**GIVEN INFORMATION:**

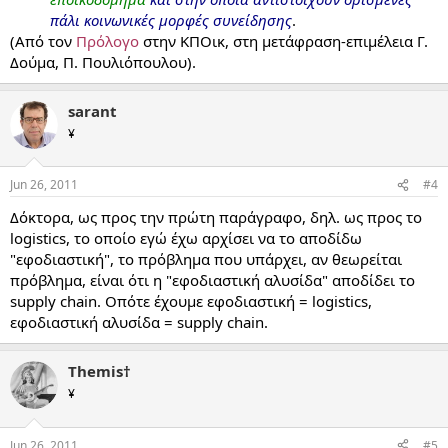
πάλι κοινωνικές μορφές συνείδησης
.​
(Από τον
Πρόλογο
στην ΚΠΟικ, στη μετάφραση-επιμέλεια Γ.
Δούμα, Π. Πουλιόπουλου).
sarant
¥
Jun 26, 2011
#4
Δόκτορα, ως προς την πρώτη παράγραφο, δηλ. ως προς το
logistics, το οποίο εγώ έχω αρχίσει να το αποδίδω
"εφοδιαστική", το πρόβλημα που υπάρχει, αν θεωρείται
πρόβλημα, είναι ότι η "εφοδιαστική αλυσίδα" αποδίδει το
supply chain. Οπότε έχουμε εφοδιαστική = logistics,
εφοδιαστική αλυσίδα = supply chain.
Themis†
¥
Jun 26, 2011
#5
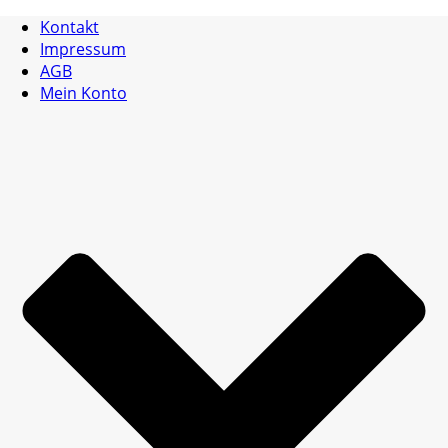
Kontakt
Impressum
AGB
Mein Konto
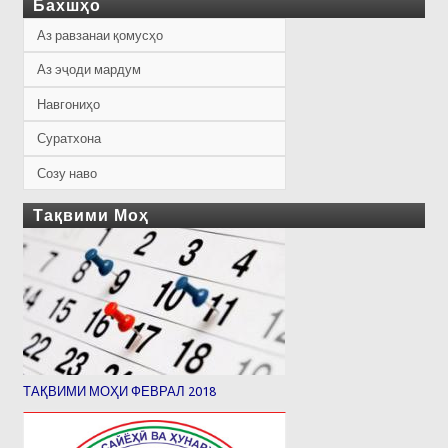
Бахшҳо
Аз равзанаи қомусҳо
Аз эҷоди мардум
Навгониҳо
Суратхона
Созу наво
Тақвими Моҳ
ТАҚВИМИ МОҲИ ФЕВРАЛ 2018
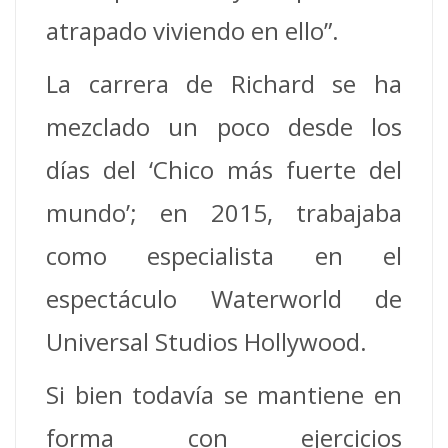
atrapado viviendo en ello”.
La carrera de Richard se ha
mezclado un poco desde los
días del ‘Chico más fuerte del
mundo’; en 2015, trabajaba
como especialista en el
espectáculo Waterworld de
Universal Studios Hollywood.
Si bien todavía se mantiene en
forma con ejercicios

**EXERCISE REQUIREMENTS:**
Retype the entries above exactly, starting at their first line and ending with the line that holds "πρόβλημα, είναι ότι"; pictures stay out.

**EXERCISE RESPONSE:**
πάλι κοινωνικές μορφές συνείδησης
.​
(Από τον
Πρόλογο
στην ΚΠΟικ, στη μετάφραση-επιμέλεια Γ.
Δούμα, Π. Πουλιόπουλου).
sarant
¥
Jun 26, 2011
#4
Δόκτορα, ως προς την πρώτη παράγραφο, δηλ. ως προς το
logistics, το οποίο εγώ έχω αρχίσει να το αποδίδω
"εφοδιαστική", το πρόβλημα που υπάρχει, αν θεωρείται
πρόβλημα, είναι ότι η "εφοδιαστική αλυσίδα" αποδίδει το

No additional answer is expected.